Your job with the data below: print everything from the line that holds "index mcp: (1073, 1030)" down to the line that holds "pinky tip: (1122, 1001)", ends included, exactly, and nothing else.

» DATA SHOWN:
● ● ● ● ● ● ●

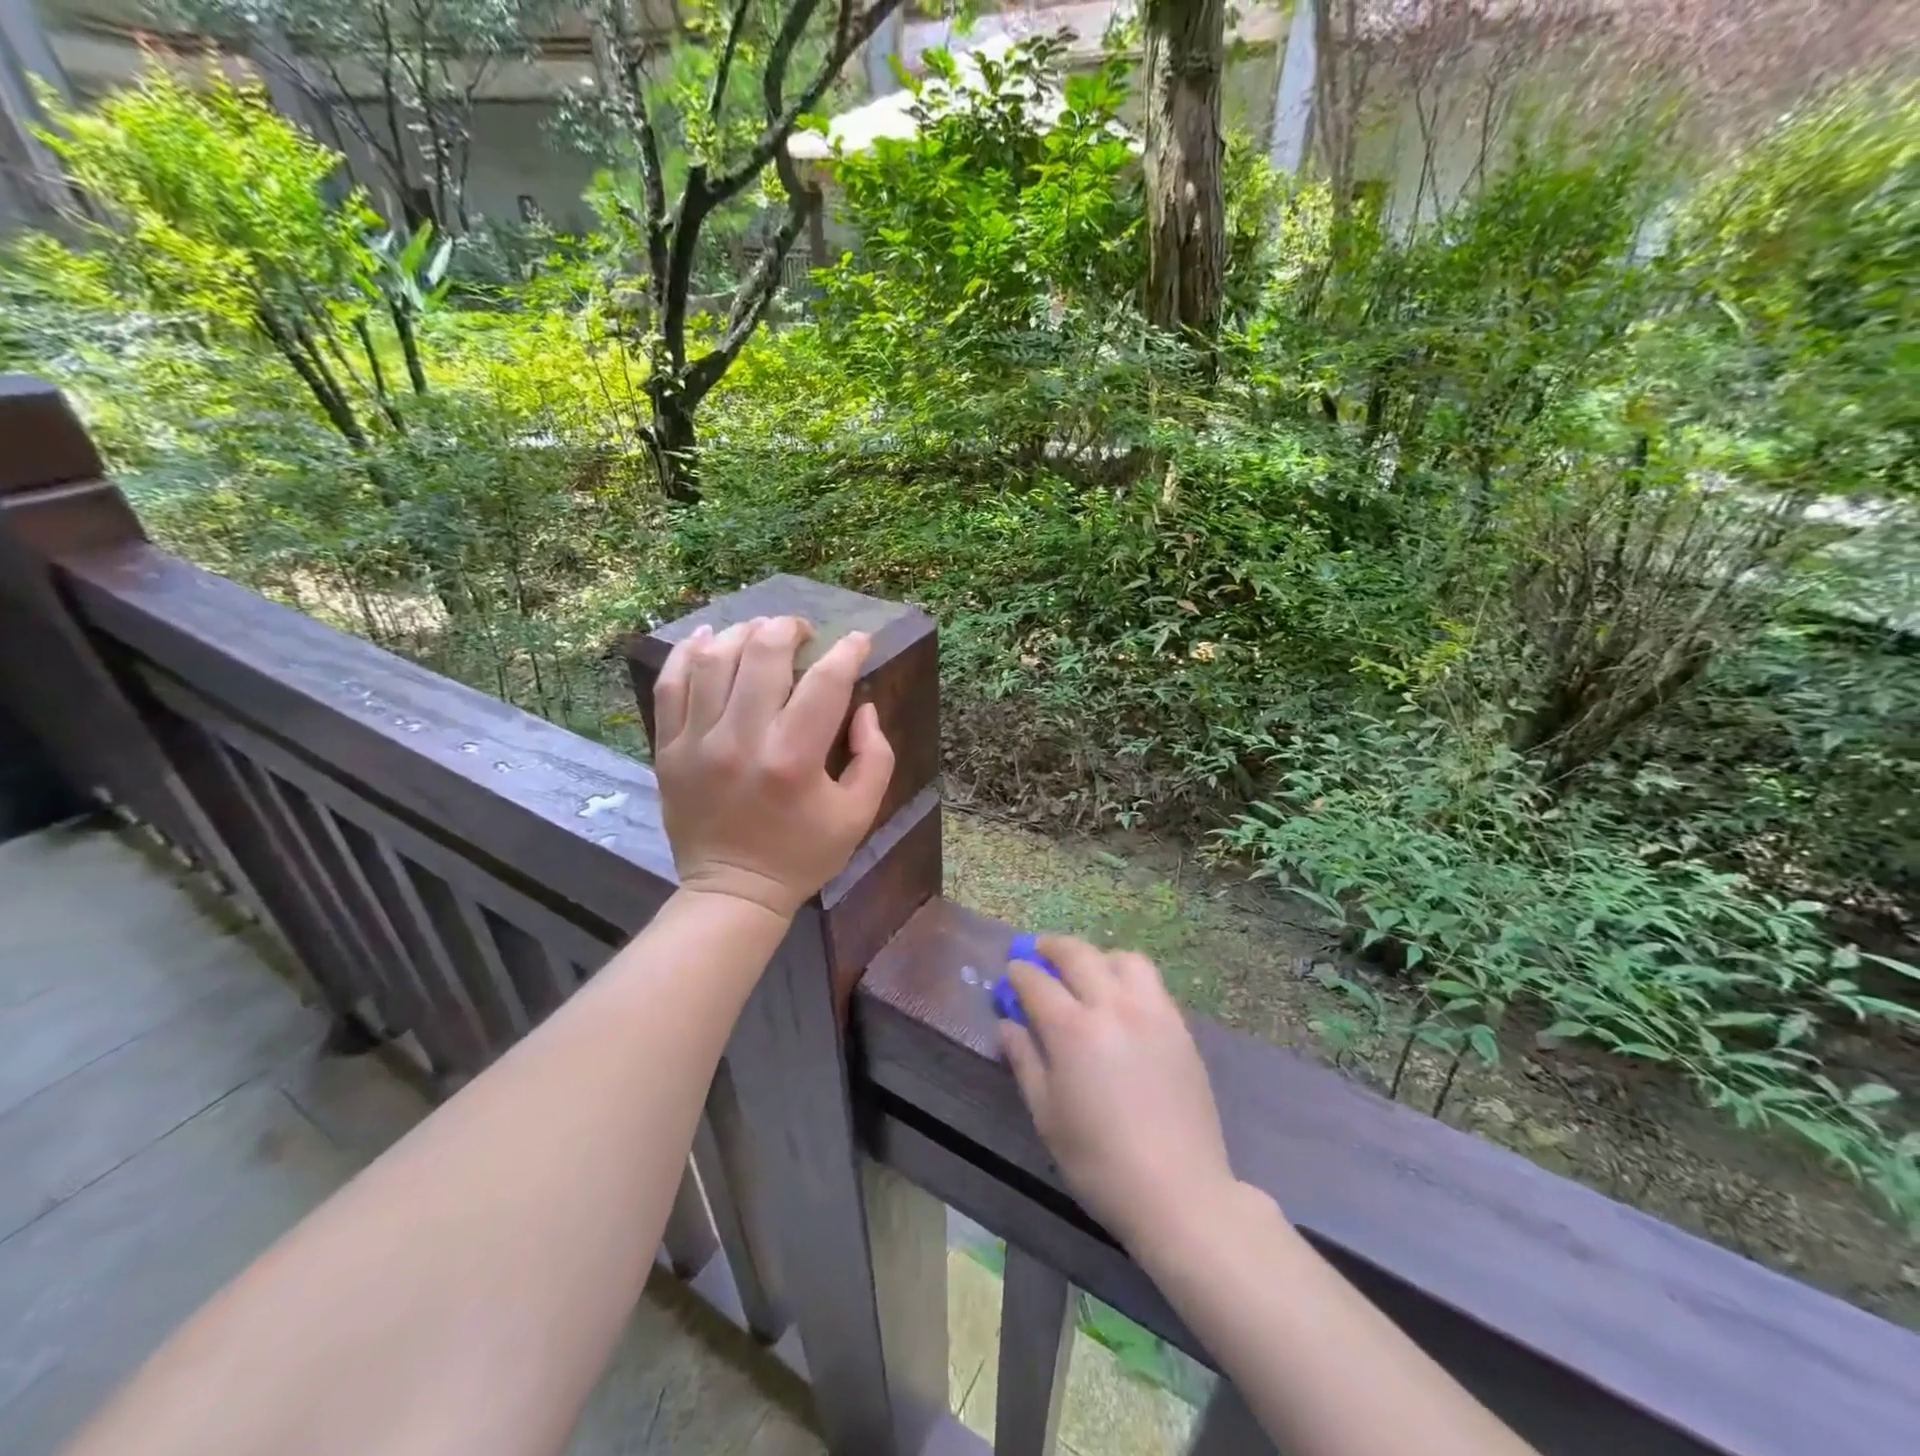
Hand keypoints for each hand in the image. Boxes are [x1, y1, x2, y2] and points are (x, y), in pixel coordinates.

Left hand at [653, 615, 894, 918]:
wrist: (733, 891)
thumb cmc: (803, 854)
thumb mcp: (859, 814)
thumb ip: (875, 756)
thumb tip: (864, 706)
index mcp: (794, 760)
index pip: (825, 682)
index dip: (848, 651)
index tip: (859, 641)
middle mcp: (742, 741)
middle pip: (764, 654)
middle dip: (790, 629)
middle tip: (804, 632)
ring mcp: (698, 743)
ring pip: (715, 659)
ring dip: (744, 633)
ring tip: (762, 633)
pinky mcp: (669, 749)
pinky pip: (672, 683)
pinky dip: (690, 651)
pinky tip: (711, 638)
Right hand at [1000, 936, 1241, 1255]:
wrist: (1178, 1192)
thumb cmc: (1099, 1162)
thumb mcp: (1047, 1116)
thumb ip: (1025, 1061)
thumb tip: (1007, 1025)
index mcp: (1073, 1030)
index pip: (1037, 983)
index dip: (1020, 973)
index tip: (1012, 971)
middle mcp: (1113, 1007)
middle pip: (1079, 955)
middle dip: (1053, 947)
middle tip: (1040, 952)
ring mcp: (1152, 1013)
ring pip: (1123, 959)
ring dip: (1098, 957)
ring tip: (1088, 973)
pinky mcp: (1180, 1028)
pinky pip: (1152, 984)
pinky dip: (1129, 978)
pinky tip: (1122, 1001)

● ● ● ● ● ● ●

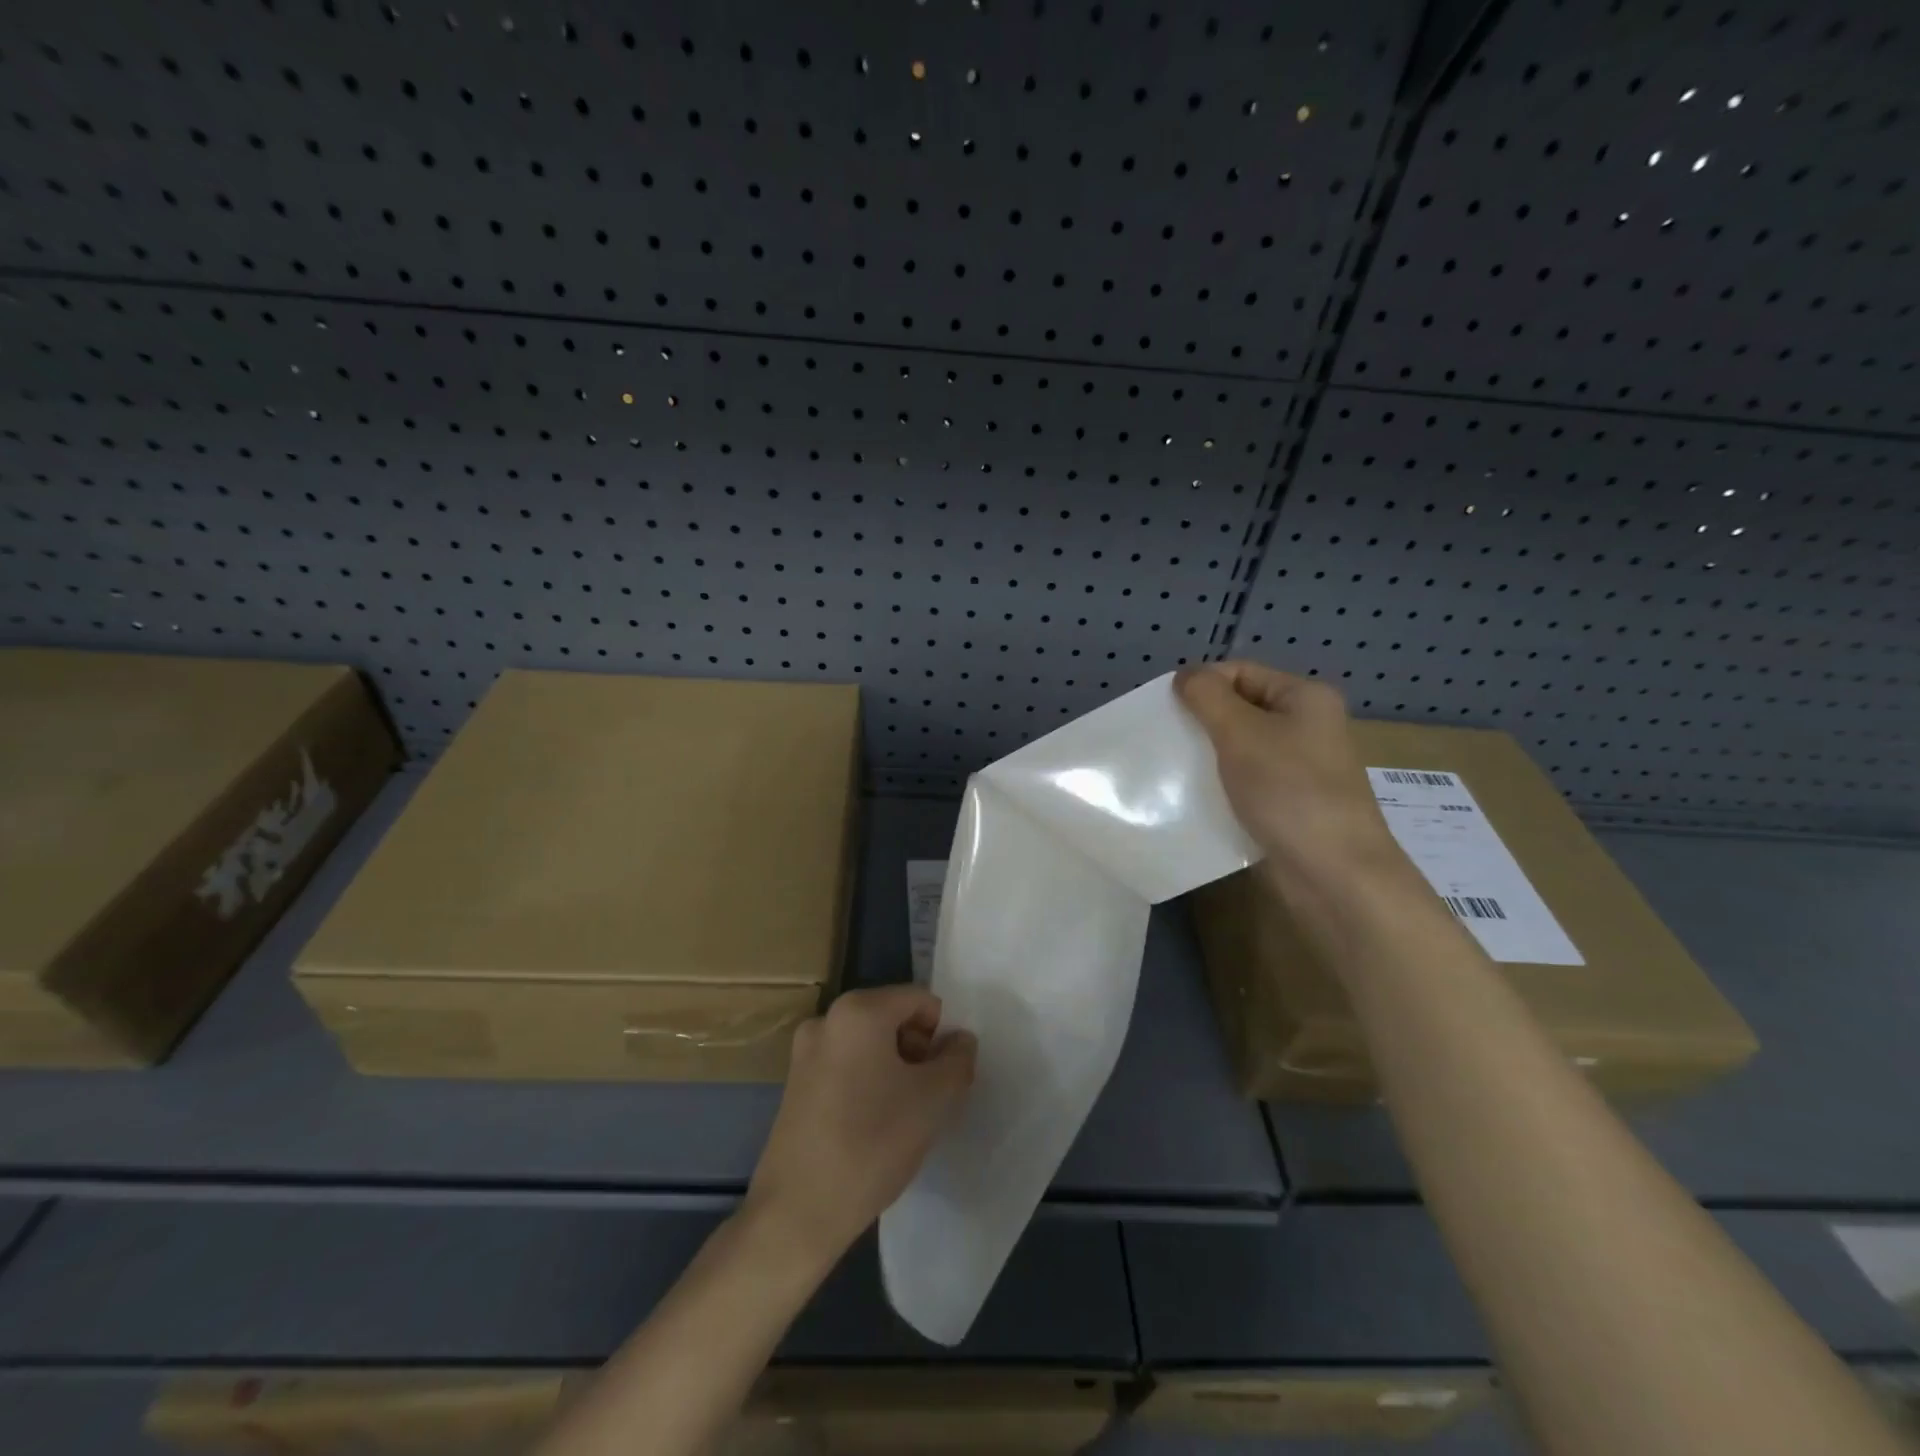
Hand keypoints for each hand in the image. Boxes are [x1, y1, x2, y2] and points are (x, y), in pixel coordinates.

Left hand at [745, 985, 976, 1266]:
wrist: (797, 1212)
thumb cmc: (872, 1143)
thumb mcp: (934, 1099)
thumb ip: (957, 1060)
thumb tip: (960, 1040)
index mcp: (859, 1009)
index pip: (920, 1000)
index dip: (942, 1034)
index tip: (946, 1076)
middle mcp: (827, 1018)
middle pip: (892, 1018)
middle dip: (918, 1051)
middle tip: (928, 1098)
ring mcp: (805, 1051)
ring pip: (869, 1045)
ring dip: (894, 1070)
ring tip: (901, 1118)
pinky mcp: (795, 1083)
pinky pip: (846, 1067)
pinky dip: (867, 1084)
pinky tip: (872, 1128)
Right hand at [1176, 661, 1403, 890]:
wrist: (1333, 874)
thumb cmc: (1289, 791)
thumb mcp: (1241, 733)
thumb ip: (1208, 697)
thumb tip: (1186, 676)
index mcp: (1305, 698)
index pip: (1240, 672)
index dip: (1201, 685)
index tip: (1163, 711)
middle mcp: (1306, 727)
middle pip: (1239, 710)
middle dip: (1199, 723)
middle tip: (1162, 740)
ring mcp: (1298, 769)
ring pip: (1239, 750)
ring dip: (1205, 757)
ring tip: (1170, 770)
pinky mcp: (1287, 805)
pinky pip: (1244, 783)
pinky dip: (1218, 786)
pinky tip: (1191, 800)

● ● ● ● ● ● ●

» YOUR SOLUTION:
index mcp: (1073, 1030)
index pip: (1037, 983)
index dip: (1020, 973)
index tip: (1012, 971)
middle mcp: (1113, 1007)
middle pip: (1079, 955)
middle dip: (1053, 947)
middle tip: (1040, 952)
ring mcp: (1152, 1013)
ring pip: (1123, 959)
ring dip: (1098, 957)
ring tip: (1088, 973)
pinky mcp: (1180, 1028)
pinky pip: (1152, 984)
pinky dip: (1129, 978)
pinky tip: (1122, 1001)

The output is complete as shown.